Arns, Wright e outros ativistas alugaram uma sala com uma máquina copiadora para onde advogados comprometidos com a causa levavam os arquivos que seriam xerocados. “Os advogados tinha direito de retirar os processos do Superior Tribunal Militar por algumas horas e corriam para copiá-los antes de serem devolvidos”, diz Anita Wright.

Foto recuperada pelo projeto ‘Brasil: Nunca Mais’ de movimento sindicalista no 1º de maio de 1968 na praça da Sé em São Paulo Foto: BR UNICAMP IFCH/AEL BNM

“Se meu pai teve medo [da repressão] em algum momento, ele não demonstrou”, relata. “Ele mantinha seu trabalho de forma reservada, até como uma forma de proteção para a família.”

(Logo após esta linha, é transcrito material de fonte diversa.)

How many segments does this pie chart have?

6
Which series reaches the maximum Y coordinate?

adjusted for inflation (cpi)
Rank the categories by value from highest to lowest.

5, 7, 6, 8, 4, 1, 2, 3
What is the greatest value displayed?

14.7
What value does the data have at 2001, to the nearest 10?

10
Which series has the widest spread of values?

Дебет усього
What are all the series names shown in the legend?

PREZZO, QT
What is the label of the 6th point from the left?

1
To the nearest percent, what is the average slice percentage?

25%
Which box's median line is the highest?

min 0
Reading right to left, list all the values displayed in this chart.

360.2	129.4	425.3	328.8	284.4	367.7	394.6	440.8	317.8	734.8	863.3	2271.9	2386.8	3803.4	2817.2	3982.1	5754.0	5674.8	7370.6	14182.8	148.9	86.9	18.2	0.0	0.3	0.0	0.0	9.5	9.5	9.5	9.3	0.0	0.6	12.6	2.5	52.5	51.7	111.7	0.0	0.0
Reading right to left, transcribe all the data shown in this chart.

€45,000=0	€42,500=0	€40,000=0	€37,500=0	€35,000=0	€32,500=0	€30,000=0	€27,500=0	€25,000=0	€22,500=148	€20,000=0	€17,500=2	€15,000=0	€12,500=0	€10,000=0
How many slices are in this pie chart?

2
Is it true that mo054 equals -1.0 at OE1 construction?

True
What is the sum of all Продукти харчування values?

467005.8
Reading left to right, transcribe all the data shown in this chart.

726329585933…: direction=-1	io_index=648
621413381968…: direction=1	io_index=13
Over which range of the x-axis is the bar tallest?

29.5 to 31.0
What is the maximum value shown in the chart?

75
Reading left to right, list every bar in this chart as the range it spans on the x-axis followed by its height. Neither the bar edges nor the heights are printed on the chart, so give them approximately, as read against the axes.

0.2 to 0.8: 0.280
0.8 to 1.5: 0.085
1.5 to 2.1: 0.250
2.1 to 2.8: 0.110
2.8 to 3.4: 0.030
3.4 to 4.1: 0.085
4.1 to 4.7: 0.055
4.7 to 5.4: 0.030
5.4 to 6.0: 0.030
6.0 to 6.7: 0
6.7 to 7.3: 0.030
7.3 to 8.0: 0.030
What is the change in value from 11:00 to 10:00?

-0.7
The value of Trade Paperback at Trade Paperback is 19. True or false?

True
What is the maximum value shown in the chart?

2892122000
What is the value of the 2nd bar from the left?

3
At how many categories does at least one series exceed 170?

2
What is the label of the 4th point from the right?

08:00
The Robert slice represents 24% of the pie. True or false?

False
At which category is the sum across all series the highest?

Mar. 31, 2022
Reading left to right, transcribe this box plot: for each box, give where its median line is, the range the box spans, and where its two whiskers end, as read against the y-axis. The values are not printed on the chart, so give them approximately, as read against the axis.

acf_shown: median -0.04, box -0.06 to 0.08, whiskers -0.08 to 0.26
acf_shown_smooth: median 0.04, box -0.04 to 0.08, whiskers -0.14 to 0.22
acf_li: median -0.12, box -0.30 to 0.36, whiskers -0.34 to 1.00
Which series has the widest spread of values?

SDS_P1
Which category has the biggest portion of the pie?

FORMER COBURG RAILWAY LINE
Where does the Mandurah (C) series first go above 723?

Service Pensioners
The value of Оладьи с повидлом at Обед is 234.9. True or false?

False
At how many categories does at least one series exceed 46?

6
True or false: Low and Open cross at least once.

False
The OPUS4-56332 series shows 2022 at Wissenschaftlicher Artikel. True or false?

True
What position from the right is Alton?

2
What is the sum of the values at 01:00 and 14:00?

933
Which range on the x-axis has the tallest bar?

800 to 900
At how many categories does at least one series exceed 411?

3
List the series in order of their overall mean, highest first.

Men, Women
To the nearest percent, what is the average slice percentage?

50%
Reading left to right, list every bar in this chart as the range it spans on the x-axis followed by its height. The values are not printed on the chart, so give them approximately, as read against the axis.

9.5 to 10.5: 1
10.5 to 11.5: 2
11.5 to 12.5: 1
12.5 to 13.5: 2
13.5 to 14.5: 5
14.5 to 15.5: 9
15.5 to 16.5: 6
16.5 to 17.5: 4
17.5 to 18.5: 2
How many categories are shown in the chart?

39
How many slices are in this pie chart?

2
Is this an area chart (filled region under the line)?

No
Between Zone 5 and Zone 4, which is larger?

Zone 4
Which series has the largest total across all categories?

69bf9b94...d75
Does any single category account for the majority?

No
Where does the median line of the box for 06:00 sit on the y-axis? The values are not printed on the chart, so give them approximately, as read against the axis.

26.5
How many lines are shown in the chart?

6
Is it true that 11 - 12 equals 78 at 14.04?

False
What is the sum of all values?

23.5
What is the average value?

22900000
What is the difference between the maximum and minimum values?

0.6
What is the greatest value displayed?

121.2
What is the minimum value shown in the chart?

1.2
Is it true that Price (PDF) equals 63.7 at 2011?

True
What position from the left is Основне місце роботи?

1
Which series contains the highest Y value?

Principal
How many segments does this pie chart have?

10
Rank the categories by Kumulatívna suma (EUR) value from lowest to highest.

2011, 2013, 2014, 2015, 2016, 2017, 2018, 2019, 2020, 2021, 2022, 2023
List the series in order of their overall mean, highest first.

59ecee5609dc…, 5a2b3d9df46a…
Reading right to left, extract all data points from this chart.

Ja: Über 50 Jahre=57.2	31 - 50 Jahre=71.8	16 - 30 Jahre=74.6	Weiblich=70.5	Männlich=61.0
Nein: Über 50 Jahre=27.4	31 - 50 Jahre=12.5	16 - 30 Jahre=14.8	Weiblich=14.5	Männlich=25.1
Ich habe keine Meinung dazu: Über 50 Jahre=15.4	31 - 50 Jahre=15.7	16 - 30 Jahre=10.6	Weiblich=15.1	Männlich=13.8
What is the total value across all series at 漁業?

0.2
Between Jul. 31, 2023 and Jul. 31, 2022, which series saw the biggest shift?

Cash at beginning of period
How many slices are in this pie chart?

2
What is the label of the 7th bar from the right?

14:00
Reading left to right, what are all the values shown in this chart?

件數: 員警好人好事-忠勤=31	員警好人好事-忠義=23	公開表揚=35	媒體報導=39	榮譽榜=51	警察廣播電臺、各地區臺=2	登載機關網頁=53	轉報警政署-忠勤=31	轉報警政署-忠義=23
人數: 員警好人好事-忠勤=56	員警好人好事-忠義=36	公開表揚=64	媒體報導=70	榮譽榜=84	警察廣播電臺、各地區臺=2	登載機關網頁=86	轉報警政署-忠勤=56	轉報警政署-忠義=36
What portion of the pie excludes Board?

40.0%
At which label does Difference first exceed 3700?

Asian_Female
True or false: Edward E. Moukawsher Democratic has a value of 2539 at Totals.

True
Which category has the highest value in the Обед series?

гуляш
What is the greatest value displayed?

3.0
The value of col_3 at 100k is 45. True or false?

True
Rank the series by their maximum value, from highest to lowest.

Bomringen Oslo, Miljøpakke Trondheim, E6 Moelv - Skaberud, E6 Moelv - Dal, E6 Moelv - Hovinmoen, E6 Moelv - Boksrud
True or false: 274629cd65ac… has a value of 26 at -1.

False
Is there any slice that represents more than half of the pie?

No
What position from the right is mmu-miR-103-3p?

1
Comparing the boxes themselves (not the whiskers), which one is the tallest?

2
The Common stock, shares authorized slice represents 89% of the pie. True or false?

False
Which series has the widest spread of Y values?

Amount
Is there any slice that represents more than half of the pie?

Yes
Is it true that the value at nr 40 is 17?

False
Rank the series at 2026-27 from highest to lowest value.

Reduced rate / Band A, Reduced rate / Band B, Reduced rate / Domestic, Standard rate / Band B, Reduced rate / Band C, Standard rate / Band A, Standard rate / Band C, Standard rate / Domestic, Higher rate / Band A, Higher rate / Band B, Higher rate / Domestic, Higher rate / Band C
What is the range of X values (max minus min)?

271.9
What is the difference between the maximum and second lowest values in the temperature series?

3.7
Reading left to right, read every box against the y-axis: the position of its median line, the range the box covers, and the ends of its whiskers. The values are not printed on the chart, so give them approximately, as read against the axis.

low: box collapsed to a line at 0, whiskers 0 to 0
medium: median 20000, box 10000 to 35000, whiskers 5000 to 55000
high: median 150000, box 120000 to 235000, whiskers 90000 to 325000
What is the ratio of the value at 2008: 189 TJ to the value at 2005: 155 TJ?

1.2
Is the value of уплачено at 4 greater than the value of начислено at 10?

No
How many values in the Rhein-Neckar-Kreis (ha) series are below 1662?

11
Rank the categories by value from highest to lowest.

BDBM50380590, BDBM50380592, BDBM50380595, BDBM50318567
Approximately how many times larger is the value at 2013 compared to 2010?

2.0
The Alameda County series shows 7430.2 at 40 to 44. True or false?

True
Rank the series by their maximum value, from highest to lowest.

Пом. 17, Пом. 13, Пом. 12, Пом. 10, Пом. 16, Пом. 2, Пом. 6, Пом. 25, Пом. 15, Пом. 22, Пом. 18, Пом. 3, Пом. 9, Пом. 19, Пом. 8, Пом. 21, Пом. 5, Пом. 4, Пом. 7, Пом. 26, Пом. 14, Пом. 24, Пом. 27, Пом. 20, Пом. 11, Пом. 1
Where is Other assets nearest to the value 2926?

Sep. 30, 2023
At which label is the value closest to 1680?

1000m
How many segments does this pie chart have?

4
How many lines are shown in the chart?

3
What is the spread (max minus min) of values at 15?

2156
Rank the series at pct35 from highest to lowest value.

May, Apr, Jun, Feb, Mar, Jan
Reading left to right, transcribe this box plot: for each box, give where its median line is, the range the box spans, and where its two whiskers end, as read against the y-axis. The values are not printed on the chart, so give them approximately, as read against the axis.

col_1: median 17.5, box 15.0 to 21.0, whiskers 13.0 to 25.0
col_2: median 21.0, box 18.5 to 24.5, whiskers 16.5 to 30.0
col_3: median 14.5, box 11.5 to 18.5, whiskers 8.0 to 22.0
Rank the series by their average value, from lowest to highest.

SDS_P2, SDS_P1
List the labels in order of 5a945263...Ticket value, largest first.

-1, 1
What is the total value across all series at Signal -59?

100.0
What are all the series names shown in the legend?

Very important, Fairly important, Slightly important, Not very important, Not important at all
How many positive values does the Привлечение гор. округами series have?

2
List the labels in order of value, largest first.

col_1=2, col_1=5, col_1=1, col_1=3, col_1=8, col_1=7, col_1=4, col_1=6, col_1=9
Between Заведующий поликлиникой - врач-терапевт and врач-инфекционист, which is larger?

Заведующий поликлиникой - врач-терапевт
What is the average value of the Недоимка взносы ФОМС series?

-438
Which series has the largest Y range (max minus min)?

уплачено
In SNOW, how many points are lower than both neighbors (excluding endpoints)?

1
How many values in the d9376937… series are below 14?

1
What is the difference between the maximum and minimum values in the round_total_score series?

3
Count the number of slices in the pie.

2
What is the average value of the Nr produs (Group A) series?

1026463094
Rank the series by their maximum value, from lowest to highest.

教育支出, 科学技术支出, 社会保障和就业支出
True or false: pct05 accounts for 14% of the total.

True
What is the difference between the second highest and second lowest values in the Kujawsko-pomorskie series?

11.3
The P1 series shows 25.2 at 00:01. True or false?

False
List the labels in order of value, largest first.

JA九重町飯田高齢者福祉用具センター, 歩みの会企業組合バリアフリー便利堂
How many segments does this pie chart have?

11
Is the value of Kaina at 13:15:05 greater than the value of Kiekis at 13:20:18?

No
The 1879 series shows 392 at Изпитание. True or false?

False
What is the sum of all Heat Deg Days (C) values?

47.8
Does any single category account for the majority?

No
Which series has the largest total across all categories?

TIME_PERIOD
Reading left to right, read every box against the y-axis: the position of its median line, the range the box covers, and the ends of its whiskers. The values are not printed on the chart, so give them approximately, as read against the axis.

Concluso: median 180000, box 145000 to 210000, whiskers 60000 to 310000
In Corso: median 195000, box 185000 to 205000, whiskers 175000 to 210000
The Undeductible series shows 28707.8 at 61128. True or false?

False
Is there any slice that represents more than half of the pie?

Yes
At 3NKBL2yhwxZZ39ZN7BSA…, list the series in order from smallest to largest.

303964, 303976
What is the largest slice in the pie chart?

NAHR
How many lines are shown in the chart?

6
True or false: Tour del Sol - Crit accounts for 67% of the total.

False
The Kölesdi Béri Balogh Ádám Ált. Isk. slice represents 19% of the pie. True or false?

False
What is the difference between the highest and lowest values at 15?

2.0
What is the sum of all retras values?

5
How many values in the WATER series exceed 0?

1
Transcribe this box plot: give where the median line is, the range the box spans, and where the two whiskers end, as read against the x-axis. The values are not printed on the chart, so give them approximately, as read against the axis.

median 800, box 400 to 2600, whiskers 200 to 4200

Os documentos reunidos deram origem ao projeto Brasil: Nunca Mais, que resultou na publicação de um livro que é um inventário sobre a tortura no Brasil durante os 21 anos de ditadura.

“Só ficamos sabendo da grandeza do projeto depois que tudo acabou.”

Ao lado de Dom Evaristo Arns e do rabino Henry Sobel, Jaime Wright também conduziu em 1975 o culto em memória a Vladimir Herzog, jornalista assassinado pela ditadura militar e que se tornou símbolo da luta a favor da democracia.

“Foi um momento muito marcante porque houve uma grande mobilização dos militares para impedir que o evento acontecesse. Me lembro que foram feitas barreiras na [Avenida] 23 de Maio e meu pai quase não conseguiu chegar a tempo da celebração”, diz Anita.

Diferente de Herzog, o corpo do tio da presbítera, Paulo Stuart Wright, nunca foi encontrado. Há suspeitas de que ele tenha sido morto sob tortura após ser preso no DOI-Codi de São Paulo.